If your PR Reviewer Agent analyzes one small PR, a standard synchronous API call works perfectly. But what if you need an agent to audit 10,000 legacy Python files for Python 2 to 3 migration? Or process 5,000 daily user feedback logs?

Executing 10,000 synchronous API calls will instantly hit your enterprise rate limits (Tokens Per Minute/Requests Per Minute) and cause catastrophic pipeline timeouts.

The Solution: Anthropic's Message Batches API

The Message Batches API is an asynchronous architecture designed specifically for massive, non-real-time parallel processing. It allows you to send up to 10,000 independent LLM requests in a single file, which Anthropic processes in the background.

Architectural Advantages:

Rate Limit Bypass: Batch requests do not count against your standard real-time API rate limits.
Massive Cost Reduction: Because Anthropic processes these requests during off-peak compute hours (typically completing within 24 hours), the API costs are discounted by 50%.
Resilience: If one request in the batch fails, the other 9,999 continue processing perfectly.

5. Architecting a Batch Processing Workflow

For tasks like massive repository refactoring or bulk log analysis, architects design a specific pipeline:

Data Preparation (Local): Your application scripts gather the 10,000 files or PR diffs and construct a single .jsonl (JSON Lines) file. Every line is a complete, isolated Anthropic API request payload containing the prompt and the code.
Upload & Initiate: Your system uploads the .jsonl file to Anthropic and calls the POST /v1/messages/batches endpoint.
Asynchronous Polling: Anthropic returns a batch_id.

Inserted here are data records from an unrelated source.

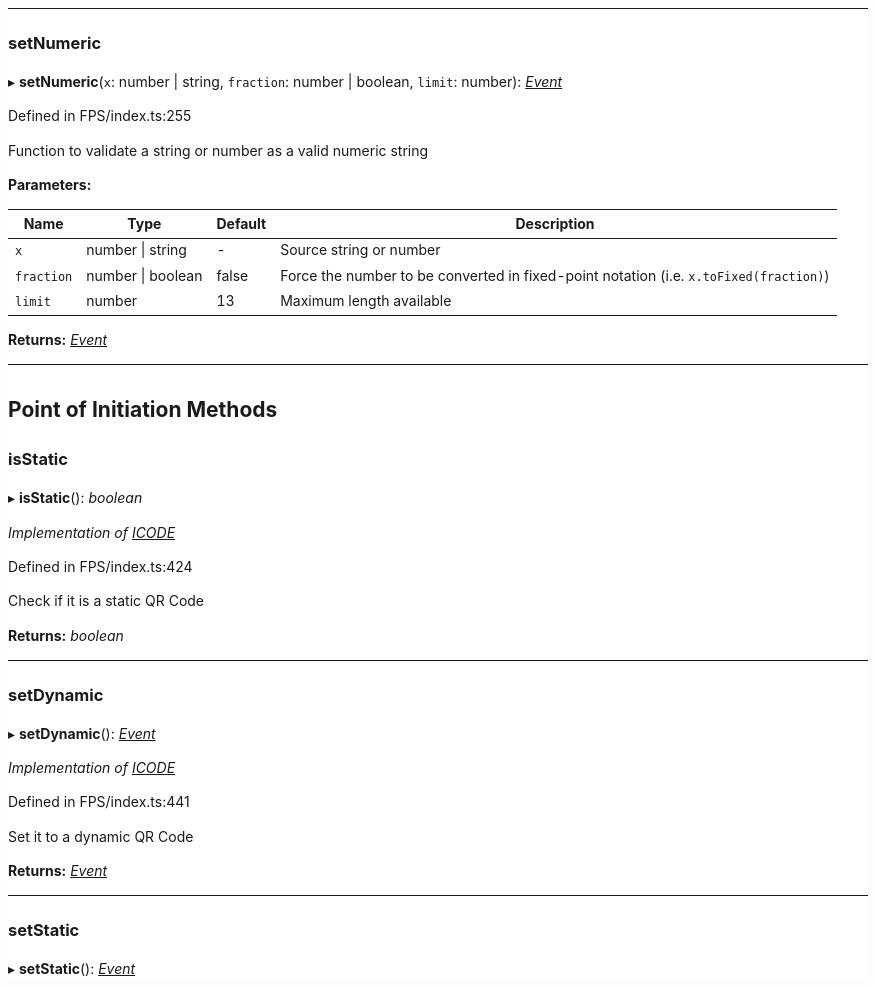 ___

###  setNumeric

▸ **setNumeric**(`x`: number | string, `fraction`: number | boolean, `limit`: number): *[Event](_lib_event_.event.md)*

Defined in FPS/index.ts:255

Function to validate a string or number as a valid numeric string

**Parameters:**

Name | Type | Default | Description |
------ | ------ | ------ | ------ |
`x` | number &#124; string | - | Source string or number |
`fraction` | number &#124; boolean | false | Force the number to be converted in fixed-point notation (i.e. `x.toFixed(fraction)`) |
`limit` | number | 13 | Maximum length available  |

**Returns:** *[Event](_lib_event_.event.md)*

___

## Point of Initiation Methods

###  isStatic

▸ **isStatic**(): *boolean*

*Implementation of [ICODE](../interfaces/_fps_config_.icode.md)*

Defined in FPS/index.ts:424

Check if it is a static QR Code

**Returns:** *boolean*

___

###  setDynamic

▸ **setDynamic**(): *[Event](_lib_event_.event.md)*

*Implementation of [ICODE](../interfaces/_fps_config_.icode.md)*

Defined in FPS/index.ts:441

Set it to a dynamic QR Code

**Returns:** *[Event](_lib_event_.event.md)*

___

###  setStatic

▸ **setStatic**(): *[Event](_lib_event_.event.md)*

Your CI/CD pipeline or chron job polls the API (e.g., every 30 minutes) to check the batch status (in_progress, ended).
Retrieval & Execution: Once complete, your system downloads the result .jsonl file. It iterates through the responses—perhaps extracting 10,000 refactored code blocks—and programmatically opens automated Pull Requests for the human engineering team to review at their leisure.